ABOUT THIS TASK:
The expected answer is every line of the material that contains the word "Road".

+++ RECORDS FOR THE EXERCISE +++

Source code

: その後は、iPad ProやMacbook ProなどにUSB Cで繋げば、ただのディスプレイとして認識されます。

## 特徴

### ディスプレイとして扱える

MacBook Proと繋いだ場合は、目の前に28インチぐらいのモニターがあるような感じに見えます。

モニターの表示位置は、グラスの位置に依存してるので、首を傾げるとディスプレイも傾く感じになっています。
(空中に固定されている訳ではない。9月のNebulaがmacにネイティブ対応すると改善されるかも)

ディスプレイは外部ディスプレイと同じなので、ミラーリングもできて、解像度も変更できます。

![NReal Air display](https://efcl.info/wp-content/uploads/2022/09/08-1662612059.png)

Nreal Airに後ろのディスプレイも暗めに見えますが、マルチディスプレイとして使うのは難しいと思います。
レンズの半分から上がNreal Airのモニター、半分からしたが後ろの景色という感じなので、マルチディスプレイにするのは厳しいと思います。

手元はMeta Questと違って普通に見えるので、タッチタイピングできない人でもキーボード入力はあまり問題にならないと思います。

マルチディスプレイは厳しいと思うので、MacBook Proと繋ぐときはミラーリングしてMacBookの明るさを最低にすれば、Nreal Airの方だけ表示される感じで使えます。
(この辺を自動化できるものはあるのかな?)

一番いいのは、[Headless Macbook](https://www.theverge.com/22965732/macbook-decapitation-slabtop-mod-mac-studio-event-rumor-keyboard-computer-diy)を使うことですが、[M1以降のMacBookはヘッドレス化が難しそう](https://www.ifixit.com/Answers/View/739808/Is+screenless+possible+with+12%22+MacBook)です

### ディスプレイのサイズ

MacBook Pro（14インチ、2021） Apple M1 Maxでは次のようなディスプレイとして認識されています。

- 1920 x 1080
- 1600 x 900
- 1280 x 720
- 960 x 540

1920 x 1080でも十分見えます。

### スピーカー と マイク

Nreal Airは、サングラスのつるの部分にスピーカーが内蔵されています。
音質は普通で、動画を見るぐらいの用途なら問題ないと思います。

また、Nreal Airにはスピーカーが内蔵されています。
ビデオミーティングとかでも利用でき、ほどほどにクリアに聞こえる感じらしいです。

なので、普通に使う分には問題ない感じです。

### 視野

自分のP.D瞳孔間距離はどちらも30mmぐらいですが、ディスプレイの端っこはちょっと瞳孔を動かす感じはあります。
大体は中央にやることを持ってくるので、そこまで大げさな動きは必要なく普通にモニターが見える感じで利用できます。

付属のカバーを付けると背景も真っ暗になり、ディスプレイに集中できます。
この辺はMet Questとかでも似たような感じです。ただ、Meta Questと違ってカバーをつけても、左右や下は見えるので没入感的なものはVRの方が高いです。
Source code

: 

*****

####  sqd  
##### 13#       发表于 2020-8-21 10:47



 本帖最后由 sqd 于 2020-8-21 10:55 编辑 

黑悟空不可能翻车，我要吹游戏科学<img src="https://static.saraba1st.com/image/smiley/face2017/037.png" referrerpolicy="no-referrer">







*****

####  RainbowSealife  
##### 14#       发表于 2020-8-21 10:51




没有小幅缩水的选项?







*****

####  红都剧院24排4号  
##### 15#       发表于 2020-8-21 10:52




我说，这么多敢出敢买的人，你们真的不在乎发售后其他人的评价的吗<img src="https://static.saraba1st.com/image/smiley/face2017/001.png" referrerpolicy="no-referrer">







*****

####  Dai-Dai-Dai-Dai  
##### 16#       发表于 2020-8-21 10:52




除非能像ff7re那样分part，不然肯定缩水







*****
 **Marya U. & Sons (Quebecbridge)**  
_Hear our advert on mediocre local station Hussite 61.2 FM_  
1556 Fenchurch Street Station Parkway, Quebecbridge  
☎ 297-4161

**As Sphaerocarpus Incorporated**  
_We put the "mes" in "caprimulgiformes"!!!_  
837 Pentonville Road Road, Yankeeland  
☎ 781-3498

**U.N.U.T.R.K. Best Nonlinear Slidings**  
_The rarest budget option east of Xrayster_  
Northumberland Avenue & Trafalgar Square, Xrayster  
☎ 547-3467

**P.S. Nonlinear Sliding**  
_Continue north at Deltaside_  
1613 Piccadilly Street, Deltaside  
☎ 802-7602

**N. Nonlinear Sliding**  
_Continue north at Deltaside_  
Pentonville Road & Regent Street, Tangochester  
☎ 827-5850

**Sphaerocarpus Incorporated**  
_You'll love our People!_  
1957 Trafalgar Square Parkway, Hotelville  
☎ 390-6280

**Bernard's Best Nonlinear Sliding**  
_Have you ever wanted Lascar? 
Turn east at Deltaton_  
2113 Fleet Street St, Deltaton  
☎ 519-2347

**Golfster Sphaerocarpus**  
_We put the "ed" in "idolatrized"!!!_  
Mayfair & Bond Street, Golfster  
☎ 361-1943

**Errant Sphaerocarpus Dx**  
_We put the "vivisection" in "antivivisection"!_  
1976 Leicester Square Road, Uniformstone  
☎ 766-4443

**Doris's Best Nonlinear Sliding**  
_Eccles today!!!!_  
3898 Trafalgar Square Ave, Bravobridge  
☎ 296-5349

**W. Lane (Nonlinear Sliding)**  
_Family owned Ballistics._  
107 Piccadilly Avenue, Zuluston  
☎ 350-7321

+++

YOUR SOLUTION:
837 Pentonville Road Road, Yankeeland  
Pentonville Road & Regent Street, Tangochester  
1976 Leicester Square Road, Uniformstone  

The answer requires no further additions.